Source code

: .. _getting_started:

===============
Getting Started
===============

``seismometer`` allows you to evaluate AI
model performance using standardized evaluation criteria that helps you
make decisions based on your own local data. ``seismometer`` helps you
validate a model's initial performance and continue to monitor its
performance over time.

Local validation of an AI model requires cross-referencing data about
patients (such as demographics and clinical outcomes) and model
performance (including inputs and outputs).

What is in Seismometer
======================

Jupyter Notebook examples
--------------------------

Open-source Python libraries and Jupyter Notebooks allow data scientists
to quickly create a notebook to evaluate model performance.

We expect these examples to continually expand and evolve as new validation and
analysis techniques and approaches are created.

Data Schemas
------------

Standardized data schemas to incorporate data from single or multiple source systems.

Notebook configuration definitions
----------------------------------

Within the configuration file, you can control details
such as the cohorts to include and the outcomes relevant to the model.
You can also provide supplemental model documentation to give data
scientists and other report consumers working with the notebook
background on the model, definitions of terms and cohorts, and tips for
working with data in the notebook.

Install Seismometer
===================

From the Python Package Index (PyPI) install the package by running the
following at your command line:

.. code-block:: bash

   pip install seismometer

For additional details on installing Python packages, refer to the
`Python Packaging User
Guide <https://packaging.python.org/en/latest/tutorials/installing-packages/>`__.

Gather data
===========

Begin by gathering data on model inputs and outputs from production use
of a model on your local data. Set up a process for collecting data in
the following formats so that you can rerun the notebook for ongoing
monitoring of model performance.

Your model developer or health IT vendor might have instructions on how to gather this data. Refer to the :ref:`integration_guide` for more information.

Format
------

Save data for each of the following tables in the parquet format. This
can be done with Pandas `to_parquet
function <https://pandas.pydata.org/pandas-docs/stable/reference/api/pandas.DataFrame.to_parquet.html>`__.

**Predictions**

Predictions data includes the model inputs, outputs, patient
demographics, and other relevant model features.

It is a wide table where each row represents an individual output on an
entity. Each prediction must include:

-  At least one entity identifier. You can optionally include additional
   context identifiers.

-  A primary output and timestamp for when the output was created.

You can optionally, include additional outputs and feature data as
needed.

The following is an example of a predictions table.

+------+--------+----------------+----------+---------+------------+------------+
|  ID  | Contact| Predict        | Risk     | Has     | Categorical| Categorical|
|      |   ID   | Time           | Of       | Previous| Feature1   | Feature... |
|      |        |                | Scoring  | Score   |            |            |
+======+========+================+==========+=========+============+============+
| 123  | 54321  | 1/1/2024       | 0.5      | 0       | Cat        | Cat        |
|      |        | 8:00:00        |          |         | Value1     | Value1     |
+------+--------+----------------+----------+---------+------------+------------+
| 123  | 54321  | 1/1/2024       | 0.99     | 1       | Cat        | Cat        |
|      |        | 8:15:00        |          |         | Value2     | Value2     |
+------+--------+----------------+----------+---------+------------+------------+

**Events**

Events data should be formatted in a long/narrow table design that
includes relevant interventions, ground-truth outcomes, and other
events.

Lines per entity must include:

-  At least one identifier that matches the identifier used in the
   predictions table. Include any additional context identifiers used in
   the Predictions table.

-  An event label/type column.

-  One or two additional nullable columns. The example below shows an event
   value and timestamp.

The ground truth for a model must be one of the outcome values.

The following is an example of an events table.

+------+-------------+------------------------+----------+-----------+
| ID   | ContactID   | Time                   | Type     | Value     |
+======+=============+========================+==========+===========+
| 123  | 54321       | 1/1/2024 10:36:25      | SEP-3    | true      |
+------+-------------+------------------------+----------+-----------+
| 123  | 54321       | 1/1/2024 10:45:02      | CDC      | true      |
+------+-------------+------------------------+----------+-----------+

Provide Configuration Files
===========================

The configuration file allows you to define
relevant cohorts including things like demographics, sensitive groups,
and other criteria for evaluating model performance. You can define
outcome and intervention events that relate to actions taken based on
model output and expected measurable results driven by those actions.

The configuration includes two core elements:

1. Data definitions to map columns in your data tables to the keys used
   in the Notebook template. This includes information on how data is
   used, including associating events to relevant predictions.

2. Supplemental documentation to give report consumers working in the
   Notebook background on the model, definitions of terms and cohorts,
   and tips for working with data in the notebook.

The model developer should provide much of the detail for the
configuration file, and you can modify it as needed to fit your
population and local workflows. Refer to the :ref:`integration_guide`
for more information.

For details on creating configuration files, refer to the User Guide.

######

◆ **Try it**:
The string to find is "truth"; copy every line of the listing that has it.

◆ **Reply to the exercise**:
includes relevant interventions, ground-truth outcomes, and other
The ground truth for a model must be one of the outcome values.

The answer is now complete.